My husband and I stand there for a full minute and stare at each other. To be honest, our lives are blissfully drama-less. He works his butt off, and I stay at home and take care of the girls—working my butt off. We don’t really speak much (can you blame us?) with his family and are probably the better for it.
Finally we sit down and I told him about that morning and leaving the kids there. Before we could even get a breath the door bell rang.

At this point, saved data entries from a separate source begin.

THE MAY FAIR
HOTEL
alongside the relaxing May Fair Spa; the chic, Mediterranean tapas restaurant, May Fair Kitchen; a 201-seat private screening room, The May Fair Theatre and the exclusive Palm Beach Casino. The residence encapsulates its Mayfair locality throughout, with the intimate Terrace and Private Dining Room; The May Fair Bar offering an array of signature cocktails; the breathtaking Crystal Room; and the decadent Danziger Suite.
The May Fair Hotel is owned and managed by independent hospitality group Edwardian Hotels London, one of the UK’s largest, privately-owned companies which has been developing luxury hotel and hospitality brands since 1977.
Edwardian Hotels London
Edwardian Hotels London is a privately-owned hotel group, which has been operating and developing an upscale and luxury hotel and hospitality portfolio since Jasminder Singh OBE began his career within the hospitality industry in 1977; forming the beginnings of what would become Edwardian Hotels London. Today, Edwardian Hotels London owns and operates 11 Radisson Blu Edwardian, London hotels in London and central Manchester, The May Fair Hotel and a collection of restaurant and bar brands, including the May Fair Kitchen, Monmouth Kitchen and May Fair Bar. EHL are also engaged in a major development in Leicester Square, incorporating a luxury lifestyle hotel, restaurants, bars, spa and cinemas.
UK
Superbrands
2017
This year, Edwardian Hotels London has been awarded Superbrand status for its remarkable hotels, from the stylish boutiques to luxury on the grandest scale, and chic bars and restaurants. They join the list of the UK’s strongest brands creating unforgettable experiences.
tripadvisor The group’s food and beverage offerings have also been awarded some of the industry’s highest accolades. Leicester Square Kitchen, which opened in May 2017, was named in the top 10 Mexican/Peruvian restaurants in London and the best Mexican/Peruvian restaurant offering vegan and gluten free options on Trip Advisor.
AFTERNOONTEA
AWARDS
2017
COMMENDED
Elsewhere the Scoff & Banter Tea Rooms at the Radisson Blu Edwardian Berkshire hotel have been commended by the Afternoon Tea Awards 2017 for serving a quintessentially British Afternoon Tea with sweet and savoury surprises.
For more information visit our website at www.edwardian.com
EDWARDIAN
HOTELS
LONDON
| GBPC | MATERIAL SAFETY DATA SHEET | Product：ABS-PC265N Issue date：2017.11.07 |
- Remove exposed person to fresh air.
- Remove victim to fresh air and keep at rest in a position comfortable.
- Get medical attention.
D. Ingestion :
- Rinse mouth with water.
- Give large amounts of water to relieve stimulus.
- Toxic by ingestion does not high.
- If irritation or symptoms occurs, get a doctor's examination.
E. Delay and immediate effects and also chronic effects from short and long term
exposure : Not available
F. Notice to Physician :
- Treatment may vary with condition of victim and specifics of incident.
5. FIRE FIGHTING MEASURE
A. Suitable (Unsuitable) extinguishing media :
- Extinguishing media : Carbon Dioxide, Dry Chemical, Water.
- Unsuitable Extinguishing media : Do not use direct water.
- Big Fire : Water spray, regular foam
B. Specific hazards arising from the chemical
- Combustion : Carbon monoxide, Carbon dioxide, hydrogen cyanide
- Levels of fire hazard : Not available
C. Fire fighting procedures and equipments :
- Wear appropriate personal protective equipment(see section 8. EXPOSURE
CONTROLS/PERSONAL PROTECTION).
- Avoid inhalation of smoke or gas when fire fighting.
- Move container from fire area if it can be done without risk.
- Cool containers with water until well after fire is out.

Don and John, Hopeless’ two oldest sons. The two with the van and the food stamp card. The two, the children had old me the night before, that had left the grandmother the night she had gotten sick, along with an uncle, Hopeless’ brother, promising to bring food for their siblings, but never returned.
My husband threw opened the door, “Where in the hell have you been?” My husband is a quiet man, and he rarely even gets angry, but when he does, people listen.
“We’ve been trying to get money to get Hopeless out.” Yep, they call her by her first name. All of her children do. In fact, all of my mother in law’s children do too. I suppose many families do this—it’s just not what I’m used to.
“Give me the keys to the van. And get in here and sit down.”
Then Hopeless called again and the fateful words sprang from my dry lips. Hell, I didn’t even know I was going to say it until it was all over. I said: “I was thinking, maybe we could take the girls for a while, if someone else can take the boys.”
“Really? Just take the boys to Debra’s.” (her mother’s—the one in the hospital) My other brother in law, Richard, and his wife lives with Mrs. Debra (that’s what I call her).
Of the 9 kids, I would be taking only three. They were 13, 5 and 5 months old. Of course things never really work out the way you plan them.
Did I ever tell you how expensive it is to care for three extra children, let alone a 5 month old infant? Remind me to tell you soon—if I survive.